Hellerstein previously decided that TVEyes makes fair use of Fox News Network's material by indexing news clips and providing snippets of them to subscribers. He said in that earlier ruling that the indexing and clipping service was “transformative,” and therefore a fair use, because it serves a different function from the original broadcasts.
“The White House uses TVEyes to evaluate news stories and give feedback to the press corps,” Hellerstein wrote at the time. “The United States Army uses TVEyes to track media coverage of military operations in remote locations, to ensure national security and the safety of American troops.”
But that decision left open whether TVEyes also can let users download and share clips.
Hellerstein said on Tuesday that the company's downloading feature "goes well beyond TVEyes' transformative services of searching and indexing."
Hellerstein added: "TVEyes claims that downloading is 'absolutely critical' because it allows for offline use, but very few remaining locations in the United States lack internet connectivity by modem, broadband, or wireless access."
The judge issued a more mixed ruling about TVEyes' emailing functions, which enable users to send other people links to clips.
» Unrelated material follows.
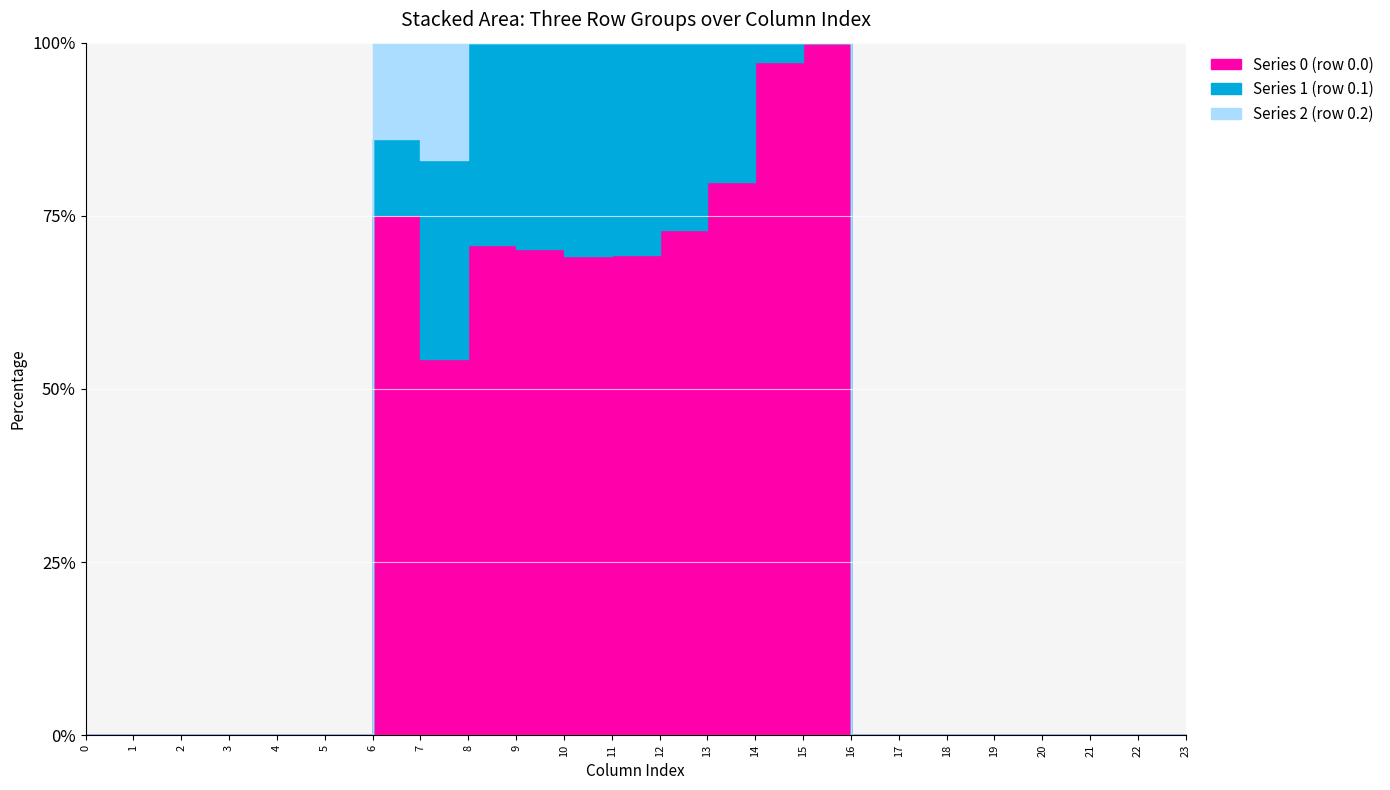

Rank the series at 23 from highest to lowest value.

Series 0 (row 0.0), Series 1 (row 0.1), Series 2 (row 0.2)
He generally endorsed the concept that subscribers should be able to send clips, but also said there was "substantial potential for abuse."
"Congressional staffers share video clips among themselves; Congressmen share with members of Committees and caucuses; lawyers share with clients, etc. To prohibit e-mailing of videos would prevent relevant information from reaching the critical party," he wrote.
But, he added: "In its current incarnation, TVEyes' e-mailing feature cannot discriminate between sharing with a boss and sharing with a friend, nor between sharing for inclusion in a study and sharing a clip for inclusion in a client sales pitch. Fair use cannot be found unless TVEyes develops necessary protections."
Other TV news broadcasters, including CNN, CBS and NBCUniversal, sided with Fox in the battle. “This case is not just about Fox News,” the TV news networks said in a friend-of-the-court brief filed in June. “It affects all creators and publishers of broadcast and digital content ... who depend on licensing deals and advertising sales to support their continuing ability to provide high-quality news and entertainment content.”
TVEyes also drew outside support from a coalition including Victor Navasky, The Nation's former editor and publisher, The Nation columnist Eric Alterman, media company Brave New Films and media-watch group Fairness and Accuracy in Reporting. They argued that media critics require the ability to download and share clips.
“If ... Eric Alterman wants to review ten hours of Fox News footage for a presentation at a media conference while on a flight from New York to Tokyo, he would need to download clips in order to study them during the flight to further the transformative purpose of developing and presenting media criticism,” the groups wrote.